--- What you are asked to do ---
Please repeat each line of the material below word for word, in the same order.

──────────

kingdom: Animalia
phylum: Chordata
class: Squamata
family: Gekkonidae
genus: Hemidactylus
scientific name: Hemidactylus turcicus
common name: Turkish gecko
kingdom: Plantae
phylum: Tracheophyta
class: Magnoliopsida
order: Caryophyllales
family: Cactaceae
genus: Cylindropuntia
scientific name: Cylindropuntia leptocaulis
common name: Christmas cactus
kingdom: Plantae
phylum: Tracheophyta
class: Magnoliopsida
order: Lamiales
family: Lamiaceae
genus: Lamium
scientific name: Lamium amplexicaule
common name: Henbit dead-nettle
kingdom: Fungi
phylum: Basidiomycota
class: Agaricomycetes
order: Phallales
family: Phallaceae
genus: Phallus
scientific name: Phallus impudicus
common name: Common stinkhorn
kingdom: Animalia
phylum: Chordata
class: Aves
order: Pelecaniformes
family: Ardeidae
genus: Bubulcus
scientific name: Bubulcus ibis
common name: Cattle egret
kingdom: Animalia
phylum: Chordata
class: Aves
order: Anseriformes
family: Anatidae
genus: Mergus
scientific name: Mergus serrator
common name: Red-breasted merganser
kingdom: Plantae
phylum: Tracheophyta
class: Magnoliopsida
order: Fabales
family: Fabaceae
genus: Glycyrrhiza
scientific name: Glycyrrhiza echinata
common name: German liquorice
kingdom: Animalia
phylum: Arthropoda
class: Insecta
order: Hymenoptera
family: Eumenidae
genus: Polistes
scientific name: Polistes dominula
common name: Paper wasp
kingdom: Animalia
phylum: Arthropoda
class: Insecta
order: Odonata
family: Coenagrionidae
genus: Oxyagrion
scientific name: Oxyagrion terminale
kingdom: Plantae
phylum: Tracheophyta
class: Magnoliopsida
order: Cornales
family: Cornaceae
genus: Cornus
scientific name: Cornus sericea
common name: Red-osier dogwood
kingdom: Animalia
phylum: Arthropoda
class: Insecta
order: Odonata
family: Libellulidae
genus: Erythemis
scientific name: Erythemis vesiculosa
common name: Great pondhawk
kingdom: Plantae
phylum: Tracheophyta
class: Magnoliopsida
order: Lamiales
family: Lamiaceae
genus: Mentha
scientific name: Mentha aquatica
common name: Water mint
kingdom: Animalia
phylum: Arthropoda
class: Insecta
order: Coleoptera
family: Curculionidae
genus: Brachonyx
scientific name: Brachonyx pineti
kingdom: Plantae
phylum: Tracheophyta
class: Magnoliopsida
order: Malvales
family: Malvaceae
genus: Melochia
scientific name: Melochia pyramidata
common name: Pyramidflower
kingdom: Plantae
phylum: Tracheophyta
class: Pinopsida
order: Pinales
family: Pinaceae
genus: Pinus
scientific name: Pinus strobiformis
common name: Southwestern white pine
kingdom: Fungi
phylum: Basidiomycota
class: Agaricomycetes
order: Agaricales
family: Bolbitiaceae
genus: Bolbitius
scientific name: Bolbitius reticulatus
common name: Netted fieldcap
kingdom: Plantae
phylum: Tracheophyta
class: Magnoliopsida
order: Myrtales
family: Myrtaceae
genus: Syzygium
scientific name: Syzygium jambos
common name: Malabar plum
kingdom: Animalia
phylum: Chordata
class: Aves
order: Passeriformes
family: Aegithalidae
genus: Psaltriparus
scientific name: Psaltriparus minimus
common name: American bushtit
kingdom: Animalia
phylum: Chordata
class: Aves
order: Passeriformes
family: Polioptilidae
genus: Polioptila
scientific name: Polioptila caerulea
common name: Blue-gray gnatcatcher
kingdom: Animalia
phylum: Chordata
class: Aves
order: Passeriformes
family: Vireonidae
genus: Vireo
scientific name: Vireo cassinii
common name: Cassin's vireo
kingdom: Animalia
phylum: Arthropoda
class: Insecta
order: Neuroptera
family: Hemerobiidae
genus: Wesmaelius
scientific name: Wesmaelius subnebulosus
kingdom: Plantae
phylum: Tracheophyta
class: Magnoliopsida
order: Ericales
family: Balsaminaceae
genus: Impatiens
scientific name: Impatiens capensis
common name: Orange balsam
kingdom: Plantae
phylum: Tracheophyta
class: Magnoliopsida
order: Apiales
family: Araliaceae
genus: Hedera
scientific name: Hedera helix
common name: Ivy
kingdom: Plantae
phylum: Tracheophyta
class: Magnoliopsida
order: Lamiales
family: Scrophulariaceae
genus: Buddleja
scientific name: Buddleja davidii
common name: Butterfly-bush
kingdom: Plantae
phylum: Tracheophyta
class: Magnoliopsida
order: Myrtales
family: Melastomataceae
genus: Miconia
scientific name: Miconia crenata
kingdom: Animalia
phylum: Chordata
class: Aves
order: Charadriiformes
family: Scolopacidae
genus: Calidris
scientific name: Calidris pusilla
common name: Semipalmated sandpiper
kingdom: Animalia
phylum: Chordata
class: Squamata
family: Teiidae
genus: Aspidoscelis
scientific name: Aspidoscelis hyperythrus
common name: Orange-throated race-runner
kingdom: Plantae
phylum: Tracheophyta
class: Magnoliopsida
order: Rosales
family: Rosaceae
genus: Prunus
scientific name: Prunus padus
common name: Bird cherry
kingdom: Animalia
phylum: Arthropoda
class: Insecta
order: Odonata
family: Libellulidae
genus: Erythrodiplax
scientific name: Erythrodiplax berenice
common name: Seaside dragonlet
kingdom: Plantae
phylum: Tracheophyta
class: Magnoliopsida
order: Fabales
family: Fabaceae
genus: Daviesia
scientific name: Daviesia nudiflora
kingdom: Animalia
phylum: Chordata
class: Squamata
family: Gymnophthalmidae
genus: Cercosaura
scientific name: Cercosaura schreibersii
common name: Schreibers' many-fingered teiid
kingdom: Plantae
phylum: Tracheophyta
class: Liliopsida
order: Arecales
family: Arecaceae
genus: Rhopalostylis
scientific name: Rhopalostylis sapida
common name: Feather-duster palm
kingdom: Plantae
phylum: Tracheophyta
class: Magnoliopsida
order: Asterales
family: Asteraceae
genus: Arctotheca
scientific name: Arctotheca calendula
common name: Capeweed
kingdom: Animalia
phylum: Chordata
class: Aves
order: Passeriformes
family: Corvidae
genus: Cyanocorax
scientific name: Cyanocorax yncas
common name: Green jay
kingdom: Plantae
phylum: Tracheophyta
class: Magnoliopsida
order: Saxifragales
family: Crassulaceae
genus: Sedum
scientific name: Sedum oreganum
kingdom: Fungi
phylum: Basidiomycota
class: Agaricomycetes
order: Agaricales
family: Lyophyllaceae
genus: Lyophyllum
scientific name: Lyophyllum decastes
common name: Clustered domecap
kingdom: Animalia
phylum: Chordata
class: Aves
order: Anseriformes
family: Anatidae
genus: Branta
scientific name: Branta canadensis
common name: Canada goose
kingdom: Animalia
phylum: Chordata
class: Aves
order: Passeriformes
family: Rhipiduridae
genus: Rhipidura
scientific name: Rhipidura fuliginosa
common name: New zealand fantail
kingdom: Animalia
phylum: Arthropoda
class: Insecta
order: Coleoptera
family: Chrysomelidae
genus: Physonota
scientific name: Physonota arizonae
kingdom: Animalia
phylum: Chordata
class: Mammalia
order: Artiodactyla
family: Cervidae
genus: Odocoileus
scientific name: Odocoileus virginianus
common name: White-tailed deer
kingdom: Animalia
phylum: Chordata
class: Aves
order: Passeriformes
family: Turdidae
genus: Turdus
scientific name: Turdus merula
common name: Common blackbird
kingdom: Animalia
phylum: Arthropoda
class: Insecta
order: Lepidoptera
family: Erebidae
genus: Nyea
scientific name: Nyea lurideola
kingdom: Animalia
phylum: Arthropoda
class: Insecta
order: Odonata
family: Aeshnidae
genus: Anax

──────────

--- Task result ---
kingdom: Animalia
phylum: Chordata
class: Squamata
family: Gekkonidae
genus: Hemidactylus
scientific name: Hemidactylus turcicus
common name: Turkish gecko
kingdom: Plantae
phylum: Tracheophyta
class: Magnoliopsida
order: Caryophyllales
family: Cactaceae
genus: Cylindropuntia
scientific name: Cylindropuntia leptocaulis
common name: Christmas cactus
kingdom: Plantae
phylum: Tracheophyta
class: Magnoliopsida
order: Lamiales
family: Lamiaceae
genus: Lamium
scientific name: Lamium amplexicaule
common name: Henbit dead-nettle
kingdom: Fungi
phylum: Basidiomycota
class: Agaricomycetes
order: Phallales
family: Phallaceae
genus: Phallus
scientific name: Phallus impudicus
common name: Common stinkhorn
kingdom: Animalia
phylum: Chordata
class: Aves
order: Pelecaniformes
family: Ardeidae
genus: Bubulcus
scientific name: Bubulcus ibis
common name: Cattle egret
kingdom: Animalia
phylum: Chordata
class: Aves
order: Anseriformes
family: Anatidae
genus: Mergus
scientific name: Mergus serrator
common name: Red-breasted merganser
kingdom: Plantae
phylum: Tracheophyta
class: Magnoliopsida
order: Fabales
family: Fabaceae
genus: Glycyrrhiza
scientific name: Glycyrrhiza echinata
common name: German liquorice
kingdom: Animalia
phylum: Arthropoda
class: Insecta
order: Hymenoptera
family: Eumenidae
genus: Polistes
scientific name: Polistes dominula
common name: Paper wasp
kingdom: Animalia
phylum: Arthropoda
class: Insecta
order: Odonata
family: Coenagrionidae
genus: Oxyagrion
scientific name: Oxyagrion terminale
kingdom: Plantae
phylum: Tracheophyta
class: Magnoliopsida
order: Cornales
family: Cornaceae
genus: Cornus
scientific name: Cornus sericea
common name: Red-osier dogwood
kingdom: Animalia
phylum: Arthropoda
class: Insecta
order: Odonata
family: Libellulidae
genus: Erythemis
scientific name: Erythemis vesiculosa
common name: Great pondhawk
kingdom: Plantae
phylum: Tracheophyta
class: Magnoliopsida
order: Lamiales
family: Lamiaceae
genus: Mentha
scientific name: Mentha aquatica
common name: Water mint
kingdom: Animalia
phylum: Arthropoda
class: Insecta
order: Coleoptera
family: Curculionidae
genus: Brachonyx
scientific name: Brachonyx pineti
kingdom: Plantae
phylum: Tracheophyta
class: Magnoliopsida
order: Malvales
family: Malvaceae
genus: Melochia
scientific name: Melochia pyramidata
common name: Pyramidflower
kingdom: Plantae
phylum: Tracheophyta
class: Pinopsida
order: Pinales
family: Pinaceae
genus: Pinus
scientific name: Pinus strobiformis
common name: Southwestern white pine
kingdom: Fungi
phylum: Basidiomycota
class: Agaricomycetes
order: Agaricales
family: Bolbitiaceae
genus: Bolbitius
scientific name: Bolbitius reticulatus
common name: Netted fieldcap
kingdom: Plantae
phylum: Tracheophyta
class: Magnoliopsida
order: Myrtales
family: Myrtaceae
genus: Syzygium
scientific name: Syzygium jambos
common name: Malabar plum
kingdom: Animalia
phylum: Chordata
class: Aves
order: Passeriformes
family: Aegithalidae
genus: Psaltriparus
scientific name: Psaltriparus minimus
common name: American bushtit
kingdom: Animalia
phylum: Chordata
class: Aves
order: Passeriformes
family: Polioptilidae
genus: Polioptila
scientific name: Polioptila caerulea
common name: Blue-gray gnatcatcher
kingdom: Animalia
phylum: Chordata
class: Aves
order: Passeriformes
family: Vireonidae
genus: Vireo
scientific name: Vireo cassinii
common name: Cassin's vireo
kingdom: Animalia
phylum: Arthropoda
class: Insecta
order: Neuroptera
family: Hemerobiidae
genus: Wesmaelius
scientific name: Wesmaelius subnebulosus
kingdom: Plantae
phylum: Tracheophyta
class: Magnoliopsida
order: Ericales
family: Balsaminaceae
genus: Impatiens
scientific name: Impatiens capensis
common name: Orange balsam
kingdom: Plantae
phylum: Tracheophyta
class: Magnoliopsida
order: Apiales
family: Araliaceae
genus: Hedera
scientific name: Hedera helix
common name: Ivy
kingdom: Plantae
phylum: Tracheophyta
class: Magnoliopsida
order: Lamiales
family: Scrophulariaceae
genus: Buddleja
scientific name: Buddleja davidii
common name: Butterfly-bush
kingdom: Plantae
phylum: Tracheophyta
class: Magnoliopsida
order: Myrtales
family: Melastomataceae
genus: Miconia
scientific name: Miconia crenata
kingdom: Animalia
phylum: Chordata
class: Aves
order: Charadriiformes
family: Scolopacidae
genus: Calidris
scientific name: Calidris pusilla
common name: Semipalmated sandpiper
kingdom: Animalia
phylum: Chordata
class: Squamata
family: Teiidae
genus: Aspidoscelis
scientific name: Aspidoscelis hyperythrus
common name: Orange-throated race-runner
kingdom: Plantae
phylum: Tracheophyta
class: Magnoliopsida
order: Rosales
family: Rosaceae
genus: Prunus
scientific name: Prunus padus
common name: Bird cherry
kingdom: Animalia
phylum: Arthropoda
class: Insecta
order: Odonata
family: Libellulidae
genus: Erythrodiplax
scientific name: Erythrodiplax berenice
common name: Seaside dragonlet
kingdom: Plantae
phylum: Tracheophyta
class: Magnoliopsida
order: Fabales
family: Fabaceae
genus: Daviesia
scientific name: Daviesia nudiflora
kingdom: Animalia
phylum: Chordata
class: Squamata
family: Gymnophthalmidae
genus: Cercosaura
scientific name: Cercosaura schreibersii
common name: Schreibers' many-fingered teiid
kingdom: Plantae
phylum: Tracheophyta
class: Liliopsida
order: Arecales
family: Arecaceae
genus: Rhopalostylis
scientific name: Rhopalostylis sapida
common name: Feather-duster palm
kingdom: Plantae
phylum: Tracheophyta
class: Magnoliopsida
order: Asterales
family: Asteraceae
genus: Arctotheca
scientific name: Arctotheca calendula
common name: Capeweed
kingdom: Animalia
phylum: Chordata
class: Aves
order: Passeriformes
family: Corvidae
genus: Cyanocorax
scientific name: Cyanocorax yncas
common name: Green jay
kingdom: Plantae
phylum: Tracheophyta
class: Magnoliopsida
order: Saxifragales
family: Crassulaceae
genus: Sedum
scientific name: Sedum oreganum
kingdom: Fungi
phylum: Basidiomycota
class: Agaricomycetes
order: Agaricales
family: Lyophyllaceae
genus: Lyophyllum
scientific name: Lyophyllum decastes
common name: Clustered domecap
kingdom: Animalia
phylum: Chordata
class: Aves
order: Anseriformes
family: Anatidae
genus: Branta
scientific name: Branta canadensis
common name: Canada goose
kingdom: Animalia
phylum: Chordata
class: Aves
order: Passeriformes
family: Rhipiduridae
genus: Rhipidura
scientific name: Rhipidura fuliginosa
common name: New zealand fantail
kingdom: Animalia
phylum: Arthropoda
class: Insecta
order: Coleoptera
family: Chrysomelidae
genus: Physonota
scientific name: Physonota arizonae
kingdom: Animalia
phylum: Chordata
class: Mammalia
order: Artiodactyla
family: Cervidae
genus: Odocoileus
scientific name: Odocoileus virginianus
common name: White-tailed deer
kingdom: Animalia
phylum: Chordata
class: Aves
order: Passeriformes
family: Turdidae
genus: Turdus
scientific name: Turdus merula
common name: Common blackbird
kingdom: Animalia
phylum: Arthropoda
class: Insecta
order: Lepidoptera
family: Erebidae
genus: Nyea
scientific name: Nyea lurideola
kingdom: Animalia
phylum: Arthropoda
class: Insecta
order: Odonata
family: Aeshnidae
genus: Anax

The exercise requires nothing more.